The tower at 93 Auburn Road in Auburn stands among a growing list of apartment buildings ordered recently as the commissioner escalated efforts to eliminate bad work and build public confidence in an industry still recovering from structural defects in Sydney’s Opal and Mascot towers.

The orders to repair “serious defects” in the Auburn tower have been sent to Goldenia Developments, whose only director is a creator of Sydney property developer and builder Merhis.

The structure at 93 Auburn Road is one of dual towers called Aya Eliza on a site in Auburn’s town centre which Merhis called “architectural landmarks of the finest standard” on its website in 2020. The firm’s website now does not reference the 251-unit development.

Karen Stiles, executive officer of the non-profit Owners Corporation Network, which represents apartment owners, stated that it’s beyond belief that buildings so ineptly constructed got occupation certificates that permitted developers to settle on apartments.

She said that the apartments were not suitable for habitation.
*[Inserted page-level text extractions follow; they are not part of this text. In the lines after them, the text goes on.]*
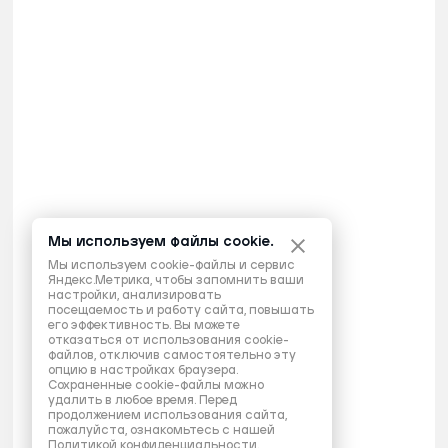
Мы используем файлы cookie.
Мы используем cookie-файлы и сервис
Яндекс.Метрика, чтобы запомнить ваши
настройки, анализировать
посещаемость и работу сайта, повышать
его эффективность. Вы можете
отказаться от использования cookie-
файлов, отключив самостоятельно эту
опцию в настройках браузера.
Сохраненные cookie-файлы можно
удалить в любое время. Перед
продолжением использования сайта,
пожалуйста, ознакомьтесь с нашей
Политикой конфиденциальности
.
The freshened powers given the NSW Building Commissioner are important to morphing the toxic building culture has left purchasers confronted with years of financial and emotional travails fighting to attain the building quality they paid for initially.

In September, the Building Commissioner gained the power to walk into and inspect building sites, block the issuance of occupation certificates, request documents demand work be halted.

Chandler stated the defects discovered in the Auburn tower stood at the “upper end of the range” compared to other inspected structures.

[The] present focus lies on the remediation of the severe defects present in the building.

Chandler stated that owners and tenants could stay in the Auburn building while the repairs were underway as it was safe to occupy.

He has said that the tower, which he has declared likely the worst he has inspected, was the “straw that broke the camel’s back” in convincing the state government to put into action stronger powers to shield apartment owners.

He said he was stunned when he initially visited the structure in October 2019, after Fire and Rescue NSW invited him to inspect the tower because of fire safety concerns. Only one of its two lifts worked, and the other shaft was too small to accommodate its lift because of construction flaws.